A real-time, dockerized Kafka event processor pipeline (utilizing an Apache Storm topology). The project is running in AWS with automated infrastructure deployment and execution, using Ansible.
This project requires Ansible, Java8, Apache Maven and an AWS account. In addition, even though not required, Docker, redis-cli, Apache Kafka will be nice to have installed locally, to further explore various parts of this project.
Tools/Services Used
Java
Ansible
Docker
Apache Zookeeper
Apache Kafka
Apache Storm
AWS
EC2
RDS
Elasticache(Redis)
S3
Short Description
A real-time, dockerized Kafka event processor pipeline (utilizing an Apache Storm topology). The project is running in AWS with automated infrastructure deployment and execution, using Ansible.
Process Description
The events (in following format - CustID,Balance) for this pipeline are being generated by KafkaStormProducer.jar(generated from the KafkaStormProducer module by maven). The KafkaStormProducer.jar publeshes to Kafka topic from local machine. The topic acts as a source(Spout in Storm's world) for StormLookup topology, which for each event(tuple in Storm's world) does
LookupBolt
Extracts the CustID from the tuple
Looks up the Redis cluster and gets the SSN for that CustID
Passes the SSN along with the Balance to both RDSInserterBolt and S3WriterBolt
RDSInserterBolt
For each tuple does an upsert in RDS PSQL Balances table
S3WriterBolt
Accumulates the tuples received based on either specified count or specified time delta(whatever happens first)
Generates a file based on above and writes into S3
Execution
In order to execute issue ansible-playbook infrastructure.yml, while using your own AWS user. Once ansible run is complete, run one or more instances of KafkaStormProducer.jar(generated from the KafkaStormProducer module by maven). The pipeline will start populating the RDS and writing files into S3 at this point.

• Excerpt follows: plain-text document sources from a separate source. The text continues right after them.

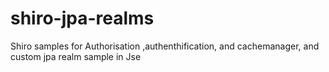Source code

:# shiro-jpa-realms
Shiro samples for Authorisation ,authenthification, and cachemanager, and custom jpa realm sample in Jse
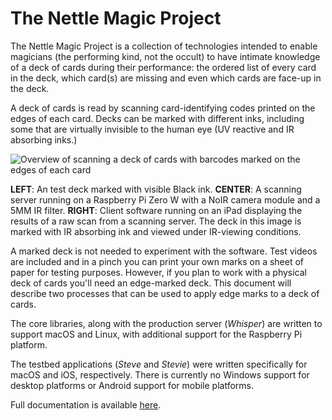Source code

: # The Nettle Magic Project

The Nettle Magic Project is a collection of technologies intended to enable magicians (the performing kind, not the occult) to have intimate knowledge of a deck of cards during their performance: the ordered list of every card in the deck, which card(s) are missing and even which cards are face-up in the deck.

A deck of cards is read by scanning card-identifying codes printed on the edges of each card. Decks can be marked with different inks, including some that are virtually invisible to the human eye (UV reactive and IR absorbing inks.)

![Overview of scanning a deck of cards with barcodes marked on the edges of each card](docs/img/intro-stages.png)

**LEFT**: An test deck marked with visible Black ink. **CENTER**: A scanning server running on a Raspberry Pi Zero W with a NoIR camera module and a 5MM IR filter. **RIGHT**: Client software running on an iPad displaying the results of a raw scan from a scanning server. The deck in this image is marked with IR absorbing ink and viewed under IR-viewing conditions.

A marked deck is not needed to experiment with the software. Test videos are included and in a pinch you can print your own marks on a sheet of paper for testing purposes. However, if you plan to work with a physical deck of cards you'll need an edge-marked deck. This document will describe two processes that can be used to apply edge marks to a deck of cards.

The core libraries, along with the production server (_Whisper_) are written to support macOS and Linux, with additional support for the Raspberry Pi platform.

The testbed applications (_Steve_ and _Stevie_) were written specifically for macOS and iOS, respectively. There is currently no Windows support for desktop platforms or Android support for mobile platforms.

Full documentation is available [here](https://nettlep.github.io/magic/).
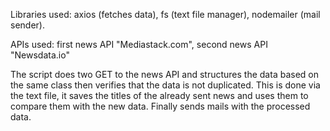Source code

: Libraries used: axios (fetches data), fs (text file manager), nodemailer (mail sender).

APIs used: first news API "Mediastack.com", second news API "Newsdata.io"

The script does two GET to the news API and structures the data based on the same class then verifies that the data is not duplicated. 
This is done via the text file, it saves the titles of the already sent news and uses them to compare them with the new data.
Finally sends mails with the processed data.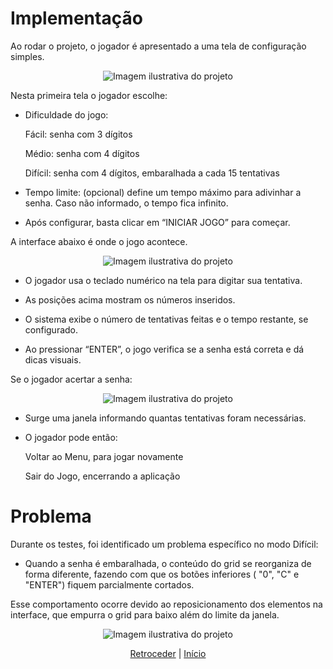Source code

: # Implementação

Ao rodar o projeto, o jogador é apresentado a uma tela de configuração simples.
<p align="center">
  <img src="https://github.com/user-attachments/assets/541b3ae1-9cec-4399-a924-e8622e31368f" alt="Imagem ilustrativa do projeto" />
</p>
Nesta primeira tela o jogador escolhe:

* Dificuldade do jogo:

  Fácil: senha com 3 dígitos

  Médio: senha com 4 dígitos

  Difícil: senha com 4 dígitos, embaralhada a cada 15 tentativas

* Tempo limite: (opcional) define um tempo máximo para adivinhar a senha. Caso não informado, o tempo fica infinito.

* Após configurar, basta clicar em “INICIAR JOGO” para começar.


A interface abaixo é onde o jogo acontece.
<p align="center">
  <img src="https://github.com/user-attachments/assets/67ae8b44-4539-462e-8c4e-30761a690079" alt="Imagem ilustrativa do projeto" />
</p>

* O jogador usa o teclado numérico na tela para digitar sua tentativa.

* As posições acima mostram os números inseridos.

* O sistema exibe o número de tentativas feitas e o tempo restante, se configurado.
  
* Ao pressionar “ENTER”, o jogo verifica se a senha está correta e dá dicas visuais.

Se o jogador acertar a senha:

<p align="center">
  <img src="https://github.com/user-attachments/assets/82d0fe2d-443a-4f20-b4dc-6679b80ceb03" alt="Imagem ilustrativa do projeto" />
</p>

* Surge uma janela informando quantas tentativas foram necessárias.

* O jogador pode então:

  Voltar ao Menu, para jogar novamente

  Sair do Jogo, encerrando a aplicação

# Problema
Durante os testes, foi identificado um problema específico no modo Difícil:

* Quando a senha é embaralhada, o conteúdo do grid se reorganiza de forma diferente, fazendo com que os botões inferiores ( "0", "C" e "ENTER") fiquem parcialmente cortados.

Esse comportamento ocorre devido ao reposicionamento dos elementos na interface, que empurra o grid para baixo além do limite da janela.
<p align="center">
  <img src="https://github.com/user-attachments/assets/e639954d-6269-4e36-8620-d338cf32f847" alt="Imagem ilustrativa do projeto" />
</p>









 
<div align="center">

[Retroceder](projeto.md) | [Início](analise.md)

</div>
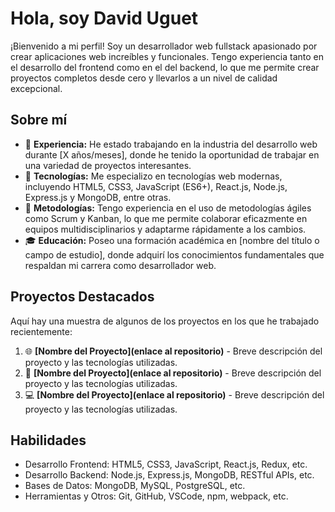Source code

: # Hola, soy David Uguet

¡Bienvenido a mi perfil! Soy un desarrollador web fullstack apasionado por crear aplicaciones web increíbles y funcionales. Tengo experiencia tanto en el desarrollo del frontend como en el del backend, lo que me permite crear proyectos completos desde cero y llevarlos a un nivel de calidad excepcional.

## Sobre mí

- 💼 **Experiencia:** He estado trabajando en la industria del desarrollo web durante [X años/meses], donde he tenido la oportunidad de trabajar en una variedad de proyectos interesantes.
- 🚀 **Tecnologías:** Me especializo en tecnologías web modernas, incluyendo HTML5, CSS3, JavaScript (ES6+), React.js, Node.js, Express.js y MongoDB, entre otras.
- 🔄 **Metodologías:** Tengo experiencia en el uso de metodologías ágiles como Scrum y Kanban, lo que me permite colaborar eficazmente en equipos multidisciplinarios y adaptarme rápidamente a los cambios.
- 🎓 **Educación:** Poseo una formación académica en [nombre del título o campo de estudio], donde adquirí los conocimientos fundamentales que respaldan mi carrera como desarrollador web.

## Proyectos Destacados

Aquí hay una muestra de algunos de los proyectos en los que he trabajado recientemente:

1. 🌐 **[Nombre del Proyecto](enlace al repositorio)** - Breve descripción del proyecto y las tecnologías utilizadas.
2. 📱 **[Nombre del Proyecto](enlace al repositorio)** - Breve descripción del proyecto y las tecnologías utilizadas.
3. 💻 **[Nombre del Proyecto](enlace al repositorio)** - Breve descripción del proyecto y las tecnologías utilizadas.

## Habilidades

- Desarrollo Frontend: HTML5, CSS3, JavaScript, React.js, Redux, etc.
- Desarrollo Backend: Node.js, Express.js, MongoDB, RESTful APIs, etc.
- Bases de Datos: MongoDB, MySQL, PostgreSQL, etc.
- Herramientas y Otros: Git, GitHub, VSCode, npm, webpack, etc.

Execution Process Description
ansible-playbook infrastructure.yml
Creates a dedicated VPC for this project
Creates two subnets inside that VPC, sets up an Internet Gateway and defines all the necessary routes
Creates a SecurityGroup to be assigned to different resources throughout this project
Spins up EC2 instances and runs Zookeeper, Kafka and Storm Docker containers on them
Creates an Elastichache(Redis) cluster and populates it with lookup data
Creates an RDS Postgres instance to be populated by the pipeline
Deploys the storm topology
KafkaStormProducer
Produces events to kafka topic to be consumed by the pipeline
To Do
Make KafkaStormProducer param based
Split CustID_Balance to 2 separate files
Create a config.yml.tplt and start pushing this instead of original ansible config one
Implement time/count based batching for S3WriterBolt
Add storm logviewer to supervisor dockers
Implement a prod level logging and exception handling
Observations
If possible, always use Terraform for infrastructure creation. Ansible is good as far as working with already provisioned resources goes(i.e a kafka container is being spun up on an EC2 instance, however, terraform is much more intuitive as far as EC2 instance creation, itself, is concerned)
Warnings
Current configuration of this project will be using AWS services that are beyond the Free Tier!